O Ministério das Comunicações e o Congresso Nacional deveriam considerar seriamente a racionalidade de também caminharmos para uma grande empresa integrada, sob controle nacional, capaz de: 1) negociar parcerias globais; 2) viabilizar o desenvolvimento de uma forte base doméstica de produção de equipamentos e software; 3) acelerar os investimentos, com metas e compromissos publicamente fixados, para a desejada universalização dos serviços.
Se unificadas, as empresas do atual sistema Telebrás (e a elas somada a Embratel) alcançariam R$ 8 bilhões de faturamento, porte suficiente para atuar eficientemente como ator global -especialmente se considerarmos o elevado potencial de crescimento do mercado brasileiro e sul-americano.
Uma grande empresa nacional com controle privado e gestão profissionalizada de alta qualificação -regulada por agência pública que zele pelo interesse social- poderia promover mais rapidamente a universalização e, simultaneamente, estimular a produção no país de sistemas, software e equipamentos, facilitando também o nosso desenvolvimento tecnológico.
É evidente que seria muito mais fácil dar sentido ao futuro do atual Centro de Pesquisas da Telebrás (CPqD) sob uma grande operadora nacional. Do contrário será necessário criar um "fundo compulsório" sobre as futuras concessionárias, desinteressadas em promover o avanço tecnológico local. Também ficaria facilitado o estímulo à produção de equipamento/software no país, que de outra forma dependerá de mais incentivos fiscais e financeiros, além dos atuais.

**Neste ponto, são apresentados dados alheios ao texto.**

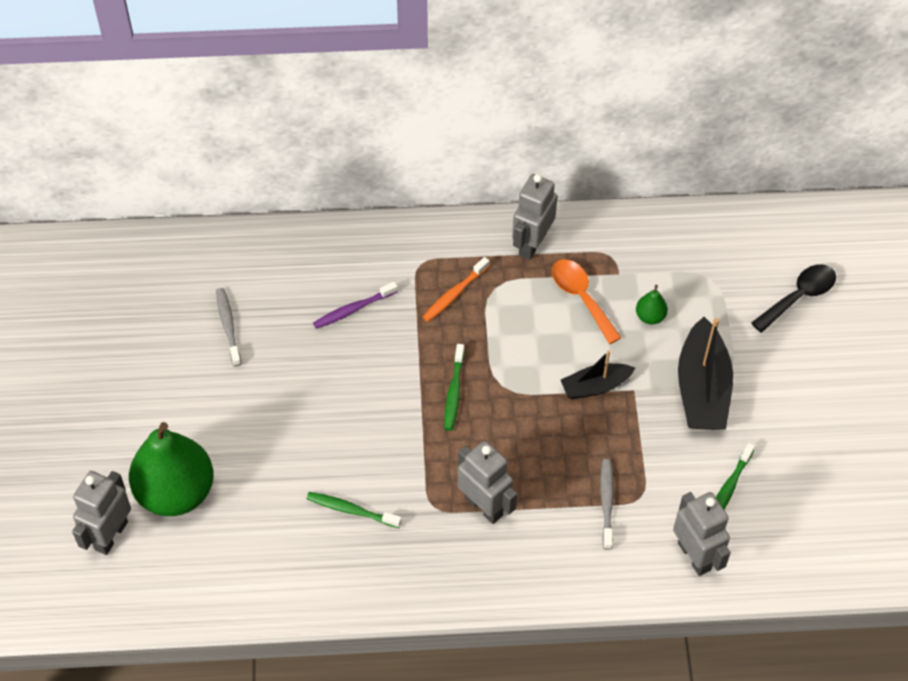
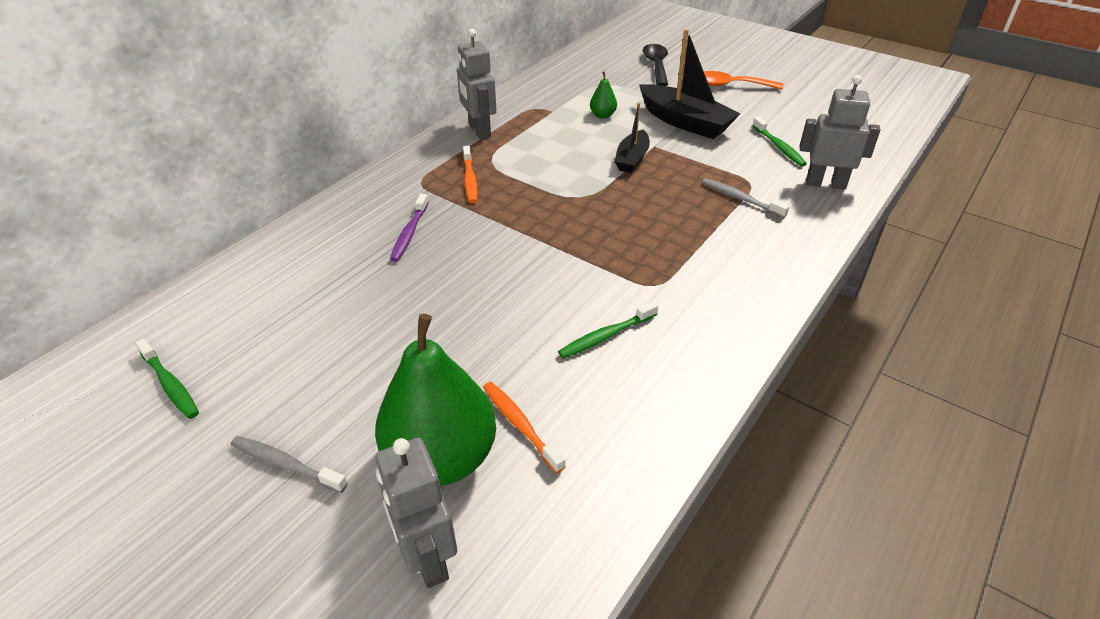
camera: 50 degrees left, 15 degrees down
grey toothbrush [216,288,241,366] -> grey toothbrush moved to [231,436,348,493]
green toothbrush [444,344,465,431] -> green toothbrush moved to [135,339,199,419]
grey robot [458,441,517,524] -> none
orange spoon [552,259,622,344] -> orange spoon moved to [704,71,783,90]
none -> orange toothbrush [483,382,565,473]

Os arautos do governo desqualificaram as críticas à privatização da Vale afirmando que extrair e transportar minério de ferro não é uma atividade estratégica. No caso das telecomunicações, se não reconhecerem o caráter estratégico e se não justificarem o porquê de fragmentar o sistema e entregar a Telebrás-Embratel ao controle de operadoras estrangeiras, estarão passando a si próprios atestado ou de má-fé ou do pessimismo autodepreciativo a respeito da nossa capacitação tecnológica e empresarial -doença lamentável que, infelizmente, vem infestando a elite brasileira.